Recently, I visited two buildings that provoked me to seriously question everything I learned in school. One is a student residence on the campus of the ETSAV-UPC architecture school, completed in 2011, while the other is the Institute for Environmental Science and Technology (ICTA-ICP) on the campus of the Universitat Autònoma de Barcelona, completed in 2014.
Both buildings –collaborations between the firms data AE and H Arquitectes— have received widespread recognition for their energy efficiency as well as their clever deployment of industrial building techniques and materials. But it wasn’t the energy efficiency that impressed me the most, nor was it the understated elegance of these buildings. No. What impressed me was that these buildings managed to be both energy-efficient and very handsome at the same time, proving that these two architectural ideals are not mutually exclusive.
In fact, considering all the energy-saving systems these buildings contain (which I won’t go into here), it’s really quite remarkable how low-key and almost “ordinary” they look.

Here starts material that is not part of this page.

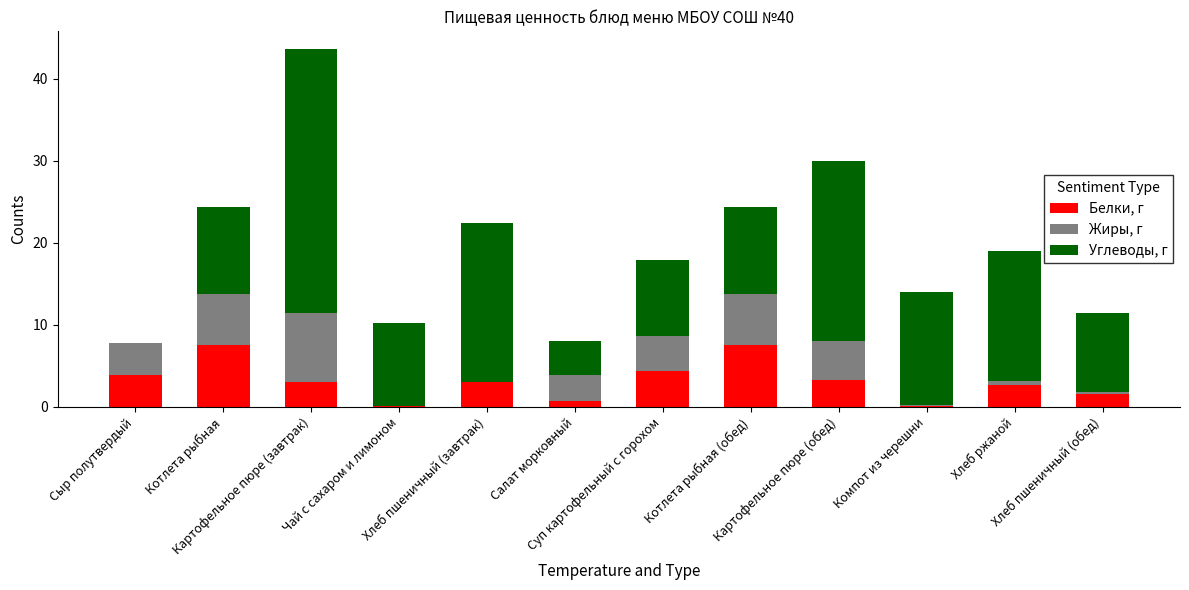

How many data points does each series have?

12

A great deal of effort must have gone into making these buildings look relatively “normal,” even though in reality they are far from it. The idea behind these designs seems to have been to downplay complexity; the very opposite of so much architecture that seeks to wilfully convert normalcy into something more complex and “exciting”. Think of the many “high-tech” or “sci-fi” office buildings that bend over backwards in an effort to make a spectacle out of technology.
This “false modesty” is actually a very radical and refreshing idea; a complete inversion of everything I learned in school, namely that architecture had to be anything but normal; that it must always look difficult and complicated even if it needn’t be. Make sense? Of course not: architecture is not about making sense either.

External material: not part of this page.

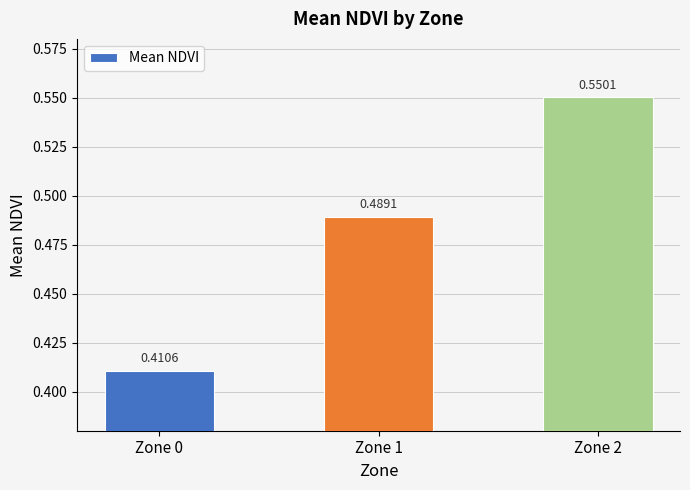

What is the change in value from Zone 0 to Zone 2?

+0.1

Well, making building-energy technology look “normal” actually makes perfect sense, come to think of it, because energy efficiency urgently needs to become the new normal; to become a standard feature of the products churned out by a building industry that is averse to singular, rarefied and convoluted architectural statements full of complexity and contradiction.
Why be normal? Because it’s ultimately more likely to effect greater, more meaningful change. And these days, that’s a good enough reason for me.